Regardless of the outcome, I believe we can learn from the event as it has unfolded. We know that according to the original Nowlan and Heap study, which became the foundation of Reliability Centered Maintenance, that 69 percent of the failure modes within our facilities or on our airplanes can be categorized as infant mortality. We also know that many of us, including myself in the early days, look to redesign as the first solution to many problems before truly understanding all of the root causes. If we put the two together then we can likely expect that if we use solely a redesign strategy then the introduction of more failure modes and  more infant mortality is a given. When we redesign to remove one known failure mode we stand a very good chance of adding many more unknown failure modes if we are not using a tool like Failure Modes and Effects Analysis or FMEA. When we redesign we very seldom make things simpler and therefor the more complex redesign comes with more points of failure. So please understand redesign is a valid solution but it should not be your go to solution within most facilities. In the spirit of wrapping it up the three take always from today's post are:
  • Use root cause and don't be afraid of short term solutions but always have a long term plan for defect elimination or mitigation at the systemic and latent levels based on return on investment and risk thresholds.

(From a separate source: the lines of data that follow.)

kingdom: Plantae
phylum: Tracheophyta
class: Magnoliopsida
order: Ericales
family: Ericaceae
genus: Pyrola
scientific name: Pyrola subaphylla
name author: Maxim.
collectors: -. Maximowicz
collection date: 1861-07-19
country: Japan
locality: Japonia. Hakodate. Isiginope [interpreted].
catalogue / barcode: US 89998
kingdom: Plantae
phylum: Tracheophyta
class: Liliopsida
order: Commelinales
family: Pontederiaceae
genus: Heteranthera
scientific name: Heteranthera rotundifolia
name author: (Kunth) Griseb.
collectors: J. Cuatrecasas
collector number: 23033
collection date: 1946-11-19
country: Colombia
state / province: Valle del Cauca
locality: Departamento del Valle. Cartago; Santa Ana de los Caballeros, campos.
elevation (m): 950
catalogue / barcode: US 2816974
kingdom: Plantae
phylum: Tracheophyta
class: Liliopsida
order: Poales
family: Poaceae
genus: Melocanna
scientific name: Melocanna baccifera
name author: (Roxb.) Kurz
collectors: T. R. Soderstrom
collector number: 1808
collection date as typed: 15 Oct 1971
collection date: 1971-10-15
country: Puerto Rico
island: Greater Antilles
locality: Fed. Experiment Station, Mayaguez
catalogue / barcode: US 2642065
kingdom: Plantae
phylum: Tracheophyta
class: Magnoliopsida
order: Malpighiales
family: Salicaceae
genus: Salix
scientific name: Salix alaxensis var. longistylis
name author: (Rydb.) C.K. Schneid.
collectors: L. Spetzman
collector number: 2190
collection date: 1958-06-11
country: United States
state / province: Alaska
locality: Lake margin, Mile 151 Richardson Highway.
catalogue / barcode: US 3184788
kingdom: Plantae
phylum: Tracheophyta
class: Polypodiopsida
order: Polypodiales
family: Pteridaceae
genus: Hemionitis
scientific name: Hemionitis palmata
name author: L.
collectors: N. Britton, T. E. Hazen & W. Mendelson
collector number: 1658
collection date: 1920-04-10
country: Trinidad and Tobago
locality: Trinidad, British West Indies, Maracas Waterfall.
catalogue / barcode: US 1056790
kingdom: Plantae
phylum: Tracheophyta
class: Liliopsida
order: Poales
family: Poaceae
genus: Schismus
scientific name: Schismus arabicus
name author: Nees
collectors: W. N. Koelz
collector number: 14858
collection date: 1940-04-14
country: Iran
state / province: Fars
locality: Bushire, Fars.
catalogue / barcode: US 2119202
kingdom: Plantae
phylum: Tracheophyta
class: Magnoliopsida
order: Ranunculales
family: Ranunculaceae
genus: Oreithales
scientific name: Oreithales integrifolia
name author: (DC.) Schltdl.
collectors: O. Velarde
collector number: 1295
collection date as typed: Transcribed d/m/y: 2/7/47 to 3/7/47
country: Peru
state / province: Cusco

  • Redesign should not be your first choice in most failure investigations. Infant mortality and unknown failure abound in redesign decisions.
  • Third if you are a root cause practitioner then you can not give in to speculation and rumors without data. Lets leave those to the tabloids and non fact based news outlets of which we have plenty.
To provide a historical perspective and a bit of data, the following quote was provided in an earnings conference call last week by United Continental Holdings Inc. Chief Executive Jeff Smisek. He defended the plane saying:

"History teaches us that all new aircraft types have issues, and the 787 is no different," Smisek said. "We continue to have confidence in the aircraft and in Boeing's ability to fix the issues, just as they have done on every other new aircraft model they've produced."

Designers and Re-designers must expect infant mortality and use tools like RCM, FMEA, and RCA to mitigate these problems and the risk that associate with them. What are you doing to reduce infant mortality in your plant?